→ WHAT IS EXPECTED: How many annual ACH transactions does NACHA estimate by 2010, according to the article on ACH fraud trends?

→ SUPPLIED PASSAGE:

Top Trends in ACH Fraud

What You Need to Know About Payroll Fraud, ACH Kiting and Solutions to Fight These Threats Payroll fraud, kiting - these are among the latest threats to Automated Clearing House (ACH) payments, which are gaining extra attention from fraudsters.

There will be 25 billion ACH transactions occurring annually by 2010, estimates NACHA, the electronics payment association. Many of these transactions will be check conversions at merchants, including Wal-Mart, Target and large supermarket chains.

With these numbers growing every year, ACH fraud is also growing, says Michael Thomas, Executive with the Financial Institution Group at Crowe Horwath. Criminals are finding it more enticing "to follow the money," Thomas says.

This article reviews the latest ACH fraud trends - and what institutions should be doing to protect themselves.

How ACH Fraud Happens

Before ACH did check conversion, there was very little fraud, because most transactions were driven by relationship, notes Nancy Atkinson, wholesale banking senior analyst at the Aite Group. "So when a corporation had to get an individual's permission to credit, much less debit their account, the banks knew the corporation, and they knew they could depend on the corporation to stand behind its transactions if a debit or credit came into question by a consumer."

→ DATA UNDER STUDY:
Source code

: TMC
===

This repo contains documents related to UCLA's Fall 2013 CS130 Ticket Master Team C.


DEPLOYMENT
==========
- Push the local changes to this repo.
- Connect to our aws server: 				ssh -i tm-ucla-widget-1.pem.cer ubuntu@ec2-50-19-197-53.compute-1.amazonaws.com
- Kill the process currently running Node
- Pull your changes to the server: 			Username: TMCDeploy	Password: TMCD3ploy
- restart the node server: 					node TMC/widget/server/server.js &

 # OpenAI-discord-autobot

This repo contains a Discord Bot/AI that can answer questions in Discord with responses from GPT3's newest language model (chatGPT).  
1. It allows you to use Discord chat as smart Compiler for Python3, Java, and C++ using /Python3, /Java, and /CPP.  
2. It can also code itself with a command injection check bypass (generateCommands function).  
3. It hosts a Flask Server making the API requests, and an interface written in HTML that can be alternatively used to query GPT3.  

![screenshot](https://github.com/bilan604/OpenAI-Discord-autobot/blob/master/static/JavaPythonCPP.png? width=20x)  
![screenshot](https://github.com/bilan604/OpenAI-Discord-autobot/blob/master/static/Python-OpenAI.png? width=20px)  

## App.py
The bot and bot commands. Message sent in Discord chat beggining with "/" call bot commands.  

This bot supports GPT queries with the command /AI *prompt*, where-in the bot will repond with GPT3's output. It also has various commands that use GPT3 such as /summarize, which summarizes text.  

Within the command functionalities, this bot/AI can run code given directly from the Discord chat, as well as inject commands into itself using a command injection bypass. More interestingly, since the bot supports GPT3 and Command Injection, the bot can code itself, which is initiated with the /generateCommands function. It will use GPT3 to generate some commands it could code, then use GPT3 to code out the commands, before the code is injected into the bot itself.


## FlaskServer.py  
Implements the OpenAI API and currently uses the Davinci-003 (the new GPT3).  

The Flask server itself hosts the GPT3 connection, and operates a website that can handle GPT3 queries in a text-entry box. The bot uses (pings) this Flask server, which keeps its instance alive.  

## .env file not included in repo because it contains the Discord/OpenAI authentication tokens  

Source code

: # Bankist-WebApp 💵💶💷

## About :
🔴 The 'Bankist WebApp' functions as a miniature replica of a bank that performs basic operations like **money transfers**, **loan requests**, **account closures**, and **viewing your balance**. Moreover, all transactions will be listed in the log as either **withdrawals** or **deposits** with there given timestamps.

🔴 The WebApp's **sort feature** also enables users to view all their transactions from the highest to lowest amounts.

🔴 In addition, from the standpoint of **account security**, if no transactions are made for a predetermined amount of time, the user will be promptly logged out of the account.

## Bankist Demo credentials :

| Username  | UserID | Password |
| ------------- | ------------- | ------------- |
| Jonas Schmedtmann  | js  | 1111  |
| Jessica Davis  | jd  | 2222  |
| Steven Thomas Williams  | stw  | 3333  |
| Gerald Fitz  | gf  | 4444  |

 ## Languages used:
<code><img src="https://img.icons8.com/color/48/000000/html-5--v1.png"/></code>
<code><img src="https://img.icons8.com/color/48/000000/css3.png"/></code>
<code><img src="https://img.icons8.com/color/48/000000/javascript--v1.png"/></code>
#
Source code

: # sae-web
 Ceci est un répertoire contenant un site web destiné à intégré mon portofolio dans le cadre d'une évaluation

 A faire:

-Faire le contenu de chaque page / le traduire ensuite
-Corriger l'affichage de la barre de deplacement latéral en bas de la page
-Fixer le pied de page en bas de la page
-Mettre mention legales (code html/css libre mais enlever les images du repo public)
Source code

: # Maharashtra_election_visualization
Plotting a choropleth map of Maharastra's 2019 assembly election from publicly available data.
==
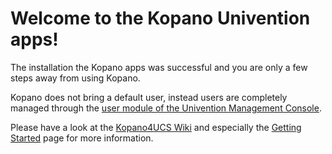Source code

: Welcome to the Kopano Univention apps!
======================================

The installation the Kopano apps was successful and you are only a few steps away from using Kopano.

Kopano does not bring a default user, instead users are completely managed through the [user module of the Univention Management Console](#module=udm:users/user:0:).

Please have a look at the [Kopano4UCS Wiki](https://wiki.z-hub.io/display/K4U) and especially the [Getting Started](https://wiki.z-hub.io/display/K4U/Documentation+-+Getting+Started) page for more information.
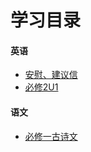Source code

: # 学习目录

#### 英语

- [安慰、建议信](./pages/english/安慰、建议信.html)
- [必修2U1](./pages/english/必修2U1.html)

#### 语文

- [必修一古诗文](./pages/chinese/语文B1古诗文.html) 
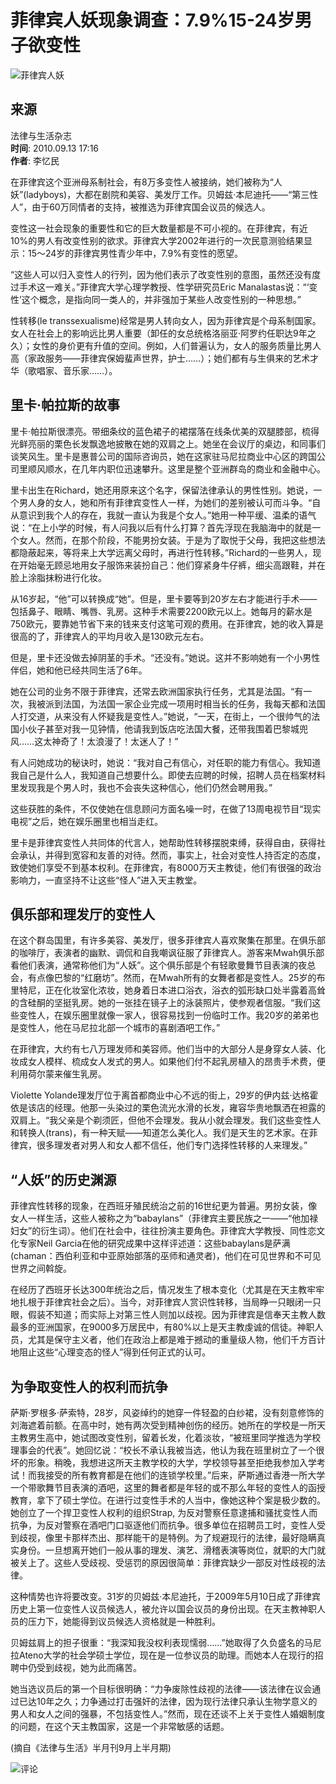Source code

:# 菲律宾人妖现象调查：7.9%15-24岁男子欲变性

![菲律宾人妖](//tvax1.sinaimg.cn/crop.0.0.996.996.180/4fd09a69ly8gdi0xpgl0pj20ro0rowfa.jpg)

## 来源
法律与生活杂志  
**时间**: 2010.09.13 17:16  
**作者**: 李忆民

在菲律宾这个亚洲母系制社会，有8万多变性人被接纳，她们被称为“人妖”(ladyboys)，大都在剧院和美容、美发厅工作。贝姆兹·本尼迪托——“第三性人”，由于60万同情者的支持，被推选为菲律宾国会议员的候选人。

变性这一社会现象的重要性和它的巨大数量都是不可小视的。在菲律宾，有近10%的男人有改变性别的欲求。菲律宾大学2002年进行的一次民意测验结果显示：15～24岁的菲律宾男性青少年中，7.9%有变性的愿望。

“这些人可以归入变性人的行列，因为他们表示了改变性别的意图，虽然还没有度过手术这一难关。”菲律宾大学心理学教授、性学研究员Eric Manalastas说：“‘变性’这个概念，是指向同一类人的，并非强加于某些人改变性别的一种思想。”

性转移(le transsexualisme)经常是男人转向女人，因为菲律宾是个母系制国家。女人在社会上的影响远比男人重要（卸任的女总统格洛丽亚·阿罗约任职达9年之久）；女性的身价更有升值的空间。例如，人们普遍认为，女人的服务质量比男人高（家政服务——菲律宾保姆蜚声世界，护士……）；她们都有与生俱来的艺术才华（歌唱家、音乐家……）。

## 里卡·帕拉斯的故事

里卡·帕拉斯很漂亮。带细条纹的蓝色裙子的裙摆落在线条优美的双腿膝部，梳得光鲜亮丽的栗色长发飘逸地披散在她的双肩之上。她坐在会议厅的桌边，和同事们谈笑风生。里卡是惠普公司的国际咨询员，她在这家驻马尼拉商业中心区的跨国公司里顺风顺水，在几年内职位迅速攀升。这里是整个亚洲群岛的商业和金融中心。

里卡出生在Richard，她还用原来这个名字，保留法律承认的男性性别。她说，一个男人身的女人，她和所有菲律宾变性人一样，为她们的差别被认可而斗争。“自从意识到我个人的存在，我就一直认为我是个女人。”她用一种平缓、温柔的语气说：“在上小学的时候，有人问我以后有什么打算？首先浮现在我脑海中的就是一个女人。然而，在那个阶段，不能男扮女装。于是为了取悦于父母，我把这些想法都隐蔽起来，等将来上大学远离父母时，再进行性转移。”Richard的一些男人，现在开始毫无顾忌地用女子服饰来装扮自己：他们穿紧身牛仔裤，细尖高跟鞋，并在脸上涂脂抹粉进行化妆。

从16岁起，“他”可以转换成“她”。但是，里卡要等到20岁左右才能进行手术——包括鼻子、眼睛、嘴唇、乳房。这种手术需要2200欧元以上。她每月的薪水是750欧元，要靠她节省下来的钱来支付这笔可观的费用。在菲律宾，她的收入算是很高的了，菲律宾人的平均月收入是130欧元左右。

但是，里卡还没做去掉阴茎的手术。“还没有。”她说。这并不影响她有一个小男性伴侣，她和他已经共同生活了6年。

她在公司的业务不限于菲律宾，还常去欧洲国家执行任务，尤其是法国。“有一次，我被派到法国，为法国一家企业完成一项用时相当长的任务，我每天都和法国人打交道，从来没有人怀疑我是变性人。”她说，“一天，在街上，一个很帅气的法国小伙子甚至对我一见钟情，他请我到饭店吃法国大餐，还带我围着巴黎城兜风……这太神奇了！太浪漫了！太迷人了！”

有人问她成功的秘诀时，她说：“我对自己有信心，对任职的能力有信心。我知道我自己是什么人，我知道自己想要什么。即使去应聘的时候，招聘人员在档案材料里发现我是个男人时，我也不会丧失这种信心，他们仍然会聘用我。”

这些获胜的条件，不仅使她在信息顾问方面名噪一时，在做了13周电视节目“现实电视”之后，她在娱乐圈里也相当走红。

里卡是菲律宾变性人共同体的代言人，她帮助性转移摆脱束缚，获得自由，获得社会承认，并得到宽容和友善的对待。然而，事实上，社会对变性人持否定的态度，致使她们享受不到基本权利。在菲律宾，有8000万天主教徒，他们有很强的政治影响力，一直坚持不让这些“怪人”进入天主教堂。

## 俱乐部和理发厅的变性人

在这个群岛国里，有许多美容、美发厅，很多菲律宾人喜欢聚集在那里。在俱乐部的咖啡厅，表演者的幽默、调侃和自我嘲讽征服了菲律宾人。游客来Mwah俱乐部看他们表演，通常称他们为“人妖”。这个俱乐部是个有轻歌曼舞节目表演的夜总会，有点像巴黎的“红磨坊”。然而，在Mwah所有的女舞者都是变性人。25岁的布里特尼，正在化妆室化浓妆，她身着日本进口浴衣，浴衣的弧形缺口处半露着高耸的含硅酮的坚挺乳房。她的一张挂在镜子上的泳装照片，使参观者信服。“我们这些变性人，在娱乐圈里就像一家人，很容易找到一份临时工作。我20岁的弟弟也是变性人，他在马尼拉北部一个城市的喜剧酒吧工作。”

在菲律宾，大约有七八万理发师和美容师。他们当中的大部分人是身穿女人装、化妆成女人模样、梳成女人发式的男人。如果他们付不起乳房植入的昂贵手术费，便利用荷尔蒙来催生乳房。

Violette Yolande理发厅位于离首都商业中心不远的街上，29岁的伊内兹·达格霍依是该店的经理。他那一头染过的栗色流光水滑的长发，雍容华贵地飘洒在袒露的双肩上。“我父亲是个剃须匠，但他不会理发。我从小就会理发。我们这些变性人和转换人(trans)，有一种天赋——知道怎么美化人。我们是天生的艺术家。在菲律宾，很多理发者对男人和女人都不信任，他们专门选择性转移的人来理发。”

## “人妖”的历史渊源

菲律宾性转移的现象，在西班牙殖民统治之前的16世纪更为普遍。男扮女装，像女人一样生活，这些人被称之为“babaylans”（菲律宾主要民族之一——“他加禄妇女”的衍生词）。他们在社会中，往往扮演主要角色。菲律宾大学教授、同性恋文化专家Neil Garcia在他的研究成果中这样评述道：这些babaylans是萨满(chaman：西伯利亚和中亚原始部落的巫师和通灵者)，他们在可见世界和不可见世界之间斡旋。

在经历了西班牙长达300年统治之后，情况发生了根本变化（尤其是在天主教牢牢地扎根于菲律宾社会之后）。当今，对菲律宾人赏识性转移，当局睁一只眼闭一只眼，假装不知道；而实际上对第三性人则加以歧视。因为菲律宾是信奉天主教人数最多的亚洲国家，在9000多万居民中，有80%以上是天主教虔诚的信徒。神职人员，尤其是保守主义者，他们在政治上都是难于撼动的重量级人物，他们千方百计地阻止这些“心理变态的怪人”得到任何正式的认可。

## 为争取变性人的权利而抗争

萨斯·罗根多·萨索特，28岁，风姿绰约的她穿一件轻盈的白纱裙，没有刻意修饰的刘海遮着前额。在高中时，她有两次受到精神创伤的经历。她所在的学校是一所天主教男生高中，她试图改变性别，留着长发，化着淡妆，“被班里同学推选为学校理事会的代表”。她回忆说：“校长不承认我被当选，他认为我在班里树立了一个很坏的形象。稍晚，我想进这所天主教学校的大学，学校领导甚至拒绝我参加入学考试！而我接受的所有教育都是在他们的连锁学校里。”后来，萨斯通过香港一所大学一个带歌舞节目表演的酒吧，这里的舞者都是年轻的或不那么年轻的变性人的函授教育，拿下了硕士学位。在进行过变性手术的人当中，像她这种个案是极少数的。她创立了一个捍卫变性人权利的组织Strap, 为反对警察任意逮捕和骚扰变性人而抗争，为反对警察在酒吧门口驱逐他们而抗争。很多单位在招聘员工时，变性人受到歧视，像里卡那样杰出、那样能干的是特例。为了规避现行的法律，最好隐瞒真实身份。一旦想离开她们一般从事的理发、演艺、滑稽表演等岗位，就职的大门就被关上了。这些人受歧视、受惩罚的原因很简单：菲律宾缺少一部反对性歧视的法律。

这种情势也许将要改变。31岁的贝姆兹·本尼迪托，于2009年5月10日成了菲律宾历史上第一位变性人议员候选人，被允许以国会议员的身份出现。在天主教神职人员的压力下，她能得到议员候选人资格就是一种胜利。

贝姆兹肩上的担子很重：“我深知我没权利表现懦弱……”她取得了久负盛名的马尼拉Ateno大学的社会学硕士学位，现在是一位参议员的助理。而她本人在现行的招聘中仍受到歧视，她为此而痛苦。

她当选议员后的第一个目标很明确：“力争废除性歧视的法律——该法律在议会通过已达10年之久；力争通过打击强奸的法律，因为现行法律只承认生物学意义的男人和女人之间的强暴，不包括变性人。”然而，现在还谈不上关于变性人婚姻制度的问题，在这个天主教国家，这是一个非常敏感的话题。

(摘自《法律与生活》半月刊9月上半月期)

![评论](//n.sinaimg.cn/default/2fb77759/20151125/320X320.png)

→ RESULT OF THIS EXERCISE: 25 billion ACH transactions a year.